** Start MATERIAL **

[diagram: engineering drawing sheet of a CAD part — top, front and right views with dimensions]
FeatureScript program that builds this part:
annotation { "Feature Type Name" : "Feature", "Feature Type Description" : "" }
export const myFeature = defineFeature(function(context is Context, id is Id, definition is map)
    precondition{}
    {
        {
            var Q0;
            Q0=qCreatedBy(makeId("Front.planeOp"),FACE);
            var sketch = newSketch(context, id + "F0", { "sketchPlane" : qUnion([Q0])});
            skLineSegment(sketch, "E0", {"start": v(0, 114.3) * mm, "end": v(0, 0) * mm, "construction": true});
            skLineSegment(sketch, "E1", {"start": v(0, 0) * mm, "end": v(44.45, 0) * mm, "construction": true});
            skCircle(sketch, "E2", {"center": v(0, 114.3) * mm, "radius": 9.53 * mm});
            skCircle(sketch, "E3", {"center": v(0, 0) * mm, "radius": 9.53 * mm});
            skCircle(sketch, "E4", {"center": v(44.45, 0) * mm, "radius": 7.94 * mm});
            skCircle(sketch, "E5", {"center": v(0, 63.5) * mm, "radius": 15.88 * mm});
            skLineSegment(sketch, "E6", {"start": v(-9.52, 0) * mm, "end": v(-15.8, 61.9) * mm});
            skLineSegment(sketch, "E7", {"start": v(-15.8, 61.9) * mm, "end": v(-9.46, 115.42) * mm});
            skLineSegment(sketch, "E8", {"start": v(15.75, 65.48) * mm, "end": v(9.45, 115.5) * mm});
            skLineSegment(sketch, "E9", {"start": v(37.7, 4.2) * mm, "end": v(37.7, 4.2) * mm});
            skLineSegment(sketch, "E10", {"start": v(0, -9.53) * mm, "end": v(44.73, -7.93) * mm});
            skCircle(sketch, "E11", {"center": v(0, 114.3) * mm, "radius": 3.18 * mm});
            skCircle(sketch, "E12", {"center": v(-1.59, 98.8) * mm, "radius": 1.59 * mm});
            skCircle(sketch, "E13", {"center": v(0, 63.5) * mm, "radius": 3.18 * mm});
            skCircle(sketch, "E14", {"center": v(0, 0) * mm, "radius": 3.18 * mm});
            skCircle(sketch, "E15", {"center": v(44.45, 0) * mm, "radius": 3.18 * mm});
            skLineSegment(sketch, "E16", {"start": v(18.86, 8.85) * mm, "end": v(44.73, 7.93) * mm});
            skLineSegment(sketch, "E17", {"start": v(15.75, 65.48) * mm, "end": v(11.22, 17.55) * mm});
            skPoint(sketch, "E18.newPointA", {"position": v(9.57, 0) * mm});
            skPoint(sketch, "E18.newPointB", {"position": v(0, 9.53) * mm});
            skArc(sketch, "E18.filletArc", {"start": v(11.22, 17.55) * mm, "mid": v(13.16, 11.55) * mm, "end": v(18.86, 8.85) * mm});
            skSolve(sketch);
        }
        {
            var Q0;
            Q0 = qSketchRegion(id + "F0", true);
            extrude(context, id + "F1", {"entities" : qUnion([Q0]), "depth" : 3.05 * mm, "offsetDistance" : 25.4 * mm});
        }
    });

** End MATERIAL **

** DIRECTIONS FOR THIS TASK **
Rewrite the rows from the first line up to and including the line containing "var sketch = newSketch(context, id" as a JSON list of strings, with one string per line and blank lines omitted.

** TASK SOLUTION **
[
  "[diagram: engineering drawing sheet of a CAD part — top, front and right views with dimensions]",
  "FeatureScript program that builds this part:",
  "annotation { \"Feature Type Name\" : \"Feature\", \"Feature Type Description\" : \"\" }",
  "export const myFeature = defineFeature(function(context is Context, id is Id, definition is map)",
  "    precondition{}",
  "    {",
  "        {",
  "            var Q0;",
  "            Q0=qCreatedBy(makeId(\"Front.planeOp\"),FACE);",
  "            var sketch = newSketch(context, id + \"F0\", { \"sketchPlane\" : qUnion([Q0])});"
]